To compare teams in terms of defense, we will use the total number of goals conceded as a proxy.
best_defenses = df_match.groupby(['country', 'league', 'season', 'team_api_id'])['goal_conceded'].sum().reset_index()
#Merging with df_team to get teams name
best_defenses = best_defenses.merge(right=df_team, left_on='team_api_id', right_on='team_api_id')
best_defenses = best_defenses[['country', 'league', 'season', 'team_api_id', 'team_long_name', 'goal_conceded']].rename(columns={'team_long_name':'team'})
#Creating a column with team name and season
best_defenses.loc[:, 'team_season'] = best_defenses['team']+ ' ' + best_defenses['season'].astype('str')
top_defenses = best_defenses.sort_values('goal_conceded', ascending=True)[:10]
fig = px.bar(top_defenses, x='team_season', y='goal_conceded', color='team')
fig.update_layout(title = 'Top 10 teams - least goals conceded',
yaxis_title = 'Total goals conceded',
xaxis_title = 'Team',
images = [
{"source": "images/bayern.png",
"xref": "x",
"yref": "y",
"x": 1.5,
"y": 8,
"sizex": 5,
"sizey": 5,
"xanchor": "right",
"yanchor": "bottom"},
{"source": "images/atletico.png",
"xref": "x",
"yref": "y",
"x": 3.37,
"y": 8,
"sizex": 5,
"sizey": 5,
"xanchor": "right",
"yanchor": "bottom"},
{"source": "images/psg.png",
"xref": "x",
"yref": "y",
"x": 4.5,
"y": 8,
"sizex": 5,
"sizey": 5,
"xanchor": "right",
"yanchor": "bottom"},
{"source": "images/juventus.png",
"xref": "x",
"yref": "y",
"x": 5.7,
"y": 8,
"sizex": 5,
"sizey": 5,
"xanchor": "right",
"yanchor": "bottom"},
{"source": "images/ajax.png",
"xref": "x",
"yref": "y",
"x": 7.5,
"y": 8,
"sizex": 5,
"sizey": 5,
"xanchor": "right",
"yanchor": "bottom"},
{"source": "images/fc_barcelona.png",
"xref": "x",
"yref": "y",
"x": 9,
"y": 8,
"sizex": 5,
"sizey": 5,
"xanchor": "right",
"yanchor": "bottom"}]
)
fig.show()
Looking at best performing teams by season.
df_teamatt.head()
#We will change the dates a bit to coincide with the season
season_dict = {'2010-02-22 00:00:00' : '2010/2011',
'2011-02-22 00:00:00' : '2011/2012',
'2012-02-22 00:00:00' : '2012/2013',
'2013-09-20 00:00:00' : '2013/2014',
'2014-09-19 00:00:00' : '2014/2015',
'2015-09-10 00:00:00' : '2015/2016'}
#Replacing df_teamatt 'date' column values with season_dict
df_teamatt.loc[:, 'date'] = df_teamatt.loc[:, 'date'].map(season_dict)

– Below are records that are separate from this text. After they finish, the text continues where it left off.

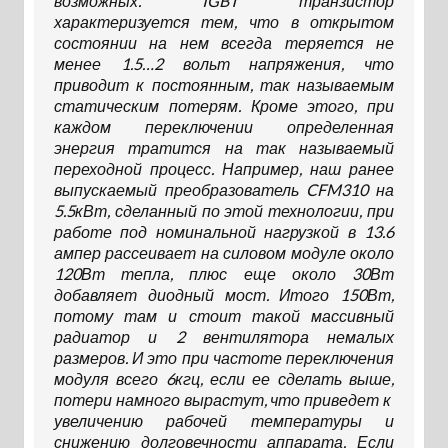
возможных. IGBT транзистор
характеризуется тем, что в открытом
состоянии на нем всегда теряется не
менее 1.5…2 вольт напряжения, что
приводит к постоянным, так называемым
статическим потерям. Кроме этого, при
каждом переключении определенная
энергия тратится на так называемый
переходной процесс. Например, наш ранее
выпускаемый преобразователь CFM310 на
5.5кВт, сделанный по этой технологии, при
работе под номинальной нагрузкой в 13.6
ампер рассеивает на силовом модуле около
120Вт тепла, плюс еще около 30Вт
добавляет диодный мост. Итого 150Вт,
потому там и стоит такой массивный
радиатор и 2 вентилятора немалых
размеров. И это при частоте переключения
модуля всего 6кгц, если ее сделать выше,
потери намного вырастут, что приведет к
увеличению рабочей температуры и
снижению долговечности аппарата. Если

df_teamatt.rename(columns={'date':'season'}, inplace=True)
#Keeping only seasons between 2010/2011 and 2015/2016
performers = performers[performers['season'].isin(['2010/2011', '2011/2012', '2012/2013', '2013/2014', '2014/2015', '2015/2016'])]
#Merging performers with df_teamatt
performers = performers.merge(right=df_teamatt, on=['season', 'team_api_id'])

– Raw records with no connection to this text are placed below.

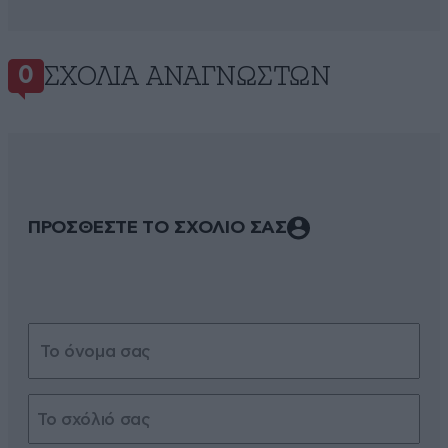
ΣΧΌΛΙΑ ΑΝΑΓΝΩΣΤΏΝ
0
ΠΡΟΣΘΕΣΤΕ ΤΟ ΣΧΟΛΙΟ ΣΑΣ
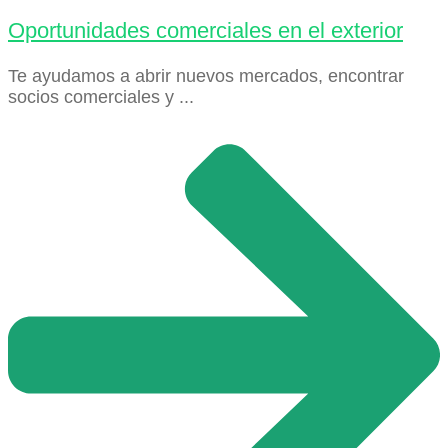
Oportunidades comerciales en el exterior
Te ayudamos a abrir nuevos mercados, encontrar
socios comerciales y ...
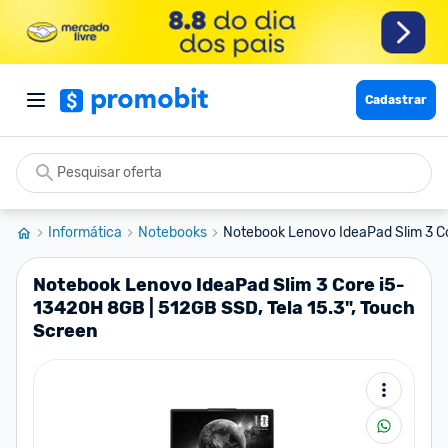
Cadastrar
Informática
Notebooks
Notebook Lenovo IdeaPad Slim 3 Co
Notebook Lenovo IdeaPad Slim 3 Core i5-
13420H 8GB | 512GB SSD, Tela 15.3", Touch
Screen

#Dropping 'id' and 'team_fifa_api_id' columns
performers.drop(columns=['id', 'team_fifa_api_id'], inplace=True)
#Dropping attributes columns with categorical variables (all columns with 'Class')
performers.drop(columns=[x for x in performers.columns if 'Class' in x], inplace=True)
performers.head()
Let's see if we can find any link between a variable containing an average of all attributes and the 3 teams performances indicators (total goals per season, team points, goals per match).
#Building a new variable avg_att
performers.loc[:, 'avg_att'] = performers.iloc[:, 8:].mean(axis=1)
performers.info()
fig = px.scatter(performers, x='avg_att', y='team_goal')
fig.show()
fig = px.scatter(performers, x='avg_att', y='team_points')
fig.show()
fig = px.scatter(performers, x='avg_att', y='goal_per_match')
fig.show()
performers.loc[:, ['team_goal', 'team_points', 'goal_per_match', 'avg_att']].corr()
At this point, we cannot see any clear pattern between team average attributes and their performance considering the three proxies selected. We will pursue the analysis with other techniques.